Thinking about great places to ski, there are sure to be a few that will immediately come to mind: Austria, Colorado, maybe even Japan. But what about Iran? It might sound odd, but I recently came across an article about a small area in Iran’s Alborz Mountains, not too far from Iran’s highest peak, where there’s surprisingly good skiing. The Islamic Republic straddled between the Middle East and India has a plethora of skiing areas and other winter sports for those who can make the trip to the mountains north of Tehran. Even if you can get over your natural reservations of traveling to Iran, the trip to the ski area is up a windy and extremely narrow road, where rock slides are a real danger.
The article is about Darbandsar ski resort, located in a town that’s one of the highest elevated towns in Iran at about 11,000 feet. The adjacent resort is even higher, and is one of the biggest and most modern in all of Iran. The lifts at the resort go up more than 13,000 feet, allowing the resort to stay open for skiing for about six months out of the year, and management says they rarely need to use snow cannons to prepare the pistes. Apart from surprisingly good skiing, Darbandsar tries to offer facilities similar to what you’d find in ski resorts in America or Europe. In the restaurant, a DJ plays the latest tunes while a bartender mixes non-alcoholic cocktails cooled with snow. They offer such food as pizza, fried chicken, burgers and french fries, more like Aspen than Iran. One reminder that it’s still an Islamic Republic are signs reminding women to cover their hair, although not surprisingly the enforcement for this Iranian law isn’t as strongly enforced here as it is in other parts of the country.

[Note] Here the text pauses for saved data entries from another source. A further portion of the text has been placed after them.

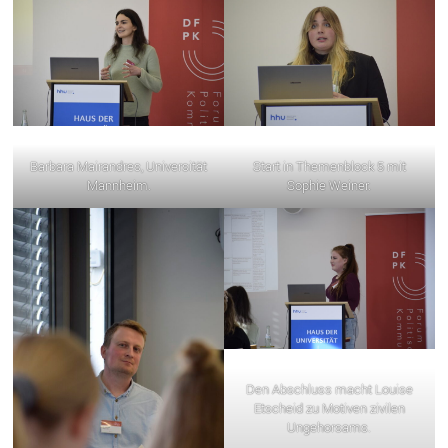
Barbara Mairandres, Universität
Start in Themenblock 5 mit
Mannheim.
Sophie Weiner.
Den Abschluss macht Louise
Etscheid zu Motiven zivilen
Ungehorsams.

After the nuclear agreement and lifting of sanctions, Iran is looking for a way to boost tourist numbers, and one of the areas they’re looking to expand is winter sport. Considering that Iran is smack-between the Middle East and India, that might sound strange, but the mountainous terrain of the country means it can easily go toe-to-toe with the likes of Aspen. Yet the number of foreign skiers who visit Iran remains small. Yet another winter sport, much more dangerous than skiing, is slowly gaining popularity with tourists: ice-climbing. It’s a widely-practiced sport in the mountainous areas of Iran, where dozens of people can be seen on weekends scaling frozen mountain walls with pick axes and spiky shoes. While it’s difficult and challenging, and much riskier than rock-climbing, it’s become popular with Iranian thrill-seekers.
Since winter tourism in Iran remains a relatively new phenomenon, a lack of effective transportation remains an issue. While the facilities at Darbandsar are very good, there remains a lack of parking space that means skiers might have to walk a mile from their car to the entrance gate of the facility. The fact that the road is so small and narrow also leads to plenty of traffic jams. Yet Iran remains optimistic, hoping that tourists will discover the wonders of Iran and give the region a major economic boost.